« Il ne faut pas se laisser mettre sous pression par l’UE »

Dimanche 14 Octobre 2018

Invitée par l’association des étudiants de l’UNIL, l’ancienne conseillère fédérale rappelle la nécessité pour la Suisse de rester souveraine en matière de droit constitutionnel. Ainsi la Confédération ne doit pas céder à la pression exercée par l’UE pour arriver à un accord cadre institutionnel.

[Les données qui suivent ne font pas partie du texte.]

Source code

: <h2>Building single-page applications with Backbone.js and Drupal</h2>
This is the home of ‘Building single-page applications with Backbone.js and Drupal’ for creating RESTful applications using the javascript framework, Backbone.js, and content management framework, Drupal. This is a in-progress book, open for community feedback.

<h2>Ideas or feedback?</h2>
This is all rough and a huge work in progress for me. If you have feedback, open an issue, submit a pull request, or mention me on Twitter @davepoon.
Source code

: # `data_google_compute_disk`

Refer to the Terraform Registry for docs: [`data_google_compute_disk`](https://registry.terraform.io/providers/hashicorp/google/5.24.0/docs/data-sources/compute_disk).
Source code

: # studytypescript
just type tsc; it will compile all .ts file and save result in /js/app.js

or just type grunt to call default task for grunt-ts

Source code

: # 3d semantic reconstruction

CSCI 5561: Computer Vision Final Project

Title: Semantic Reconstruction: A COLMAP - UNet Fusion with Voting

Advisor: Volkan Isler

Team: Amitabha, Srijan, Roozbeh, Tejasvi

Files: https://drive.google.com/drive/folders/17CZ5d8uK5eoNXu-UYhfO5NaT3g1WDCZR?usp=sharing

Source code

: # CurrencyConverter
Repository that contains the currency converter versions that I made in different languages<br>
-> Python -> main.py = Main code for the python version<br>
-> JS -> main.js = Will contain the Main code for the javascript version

« Aujourd’hui, la première priorité pour la Suisse est la politique européenne. Mais, il ne faut pas se laisser mettre sous pression par l’UE au niveau du temps » lance Micheline Calmy Rey, déterminée. Pour l’ancienne ministre des affaires étrangères, précipiter la conclusion d’un accord-cadre avec l’UE ne serait pas bénéfique pour la Suisse.
Il s’agit au contraire de préserver la souveraineté du pays en gardant la primauté du droit suisse. En effet, l’UE exige qu’un accord institutionnel soit conclu avec la Suisse avant la fin de l’année. Cela afin de fixer un cadre permettant de fluidifier les accords avec la Confédération, considérant que les voies bilatérales adoptées jusqu’à présent, sont inadaptées à l’évolution du droit européen. 
Entretenir les relations avec l’UE
Mais si la Suisse ne doit pas céder au chantage de l’UE, elle ne doit pas pour autant camper sur ces positions. Elle doit continuer les discussions et aller de l’avant pour trouver un accord commun. « La Suisse doit vraiment s’accrocher aux négociations. Il ne s’agit pas de polémiquer mais d’arriver à un résultat qui puisse satisfaire toutes les parties. Car l’UE est notre premier partenaire économique. Il est donc vital pour notre bien-être de rester en bons termes avec eux.».
Rester le partenaire économique de l’UE ? Oui, mais pas à n’importe quel prix. Il s’agit de maintenir le dialogue mais ne pas se laisser prendre à la gorge par les pressions exercées. Cependant, elle reste confiante : « La politique suisse est pragmatique. Face à l’UE, il faut que nous soyons malins. Il faut être capable de rassembler la volonté générale pour trouver un consensus. Et par la suite, mettre en place des voies pour faire front avec l’UE. »
Préserver les intérêts suisses
 Et de rappeler que la Suisse « a toujours réussi à préserver (ses) intérêts », avec  un taux de chômage bas et des les salaires parfois deux fois supérieures à ceux d’autres pays européens.  Micheline Calmy Rey reconnaît toutefois que la Suisse ne possède pas les moyens de mener une politique de rapport de force. « Parfois c’est agaçant. Nous sommes dans une relation asymétrique et non dans une relation égalitaire. » même si la Suisse dispose de leviers d’influence : « Nous sommes d’honnêtes négociateurs, nous négocions toujours et sans arrêt ». Cela grâce à la diversité du pays. « Le modèle suisse propose certaines choses qui méritent qu’on s’y attarde, particulièrement lorsque la diversité est le grand enjeu de notre époque contemporaine ».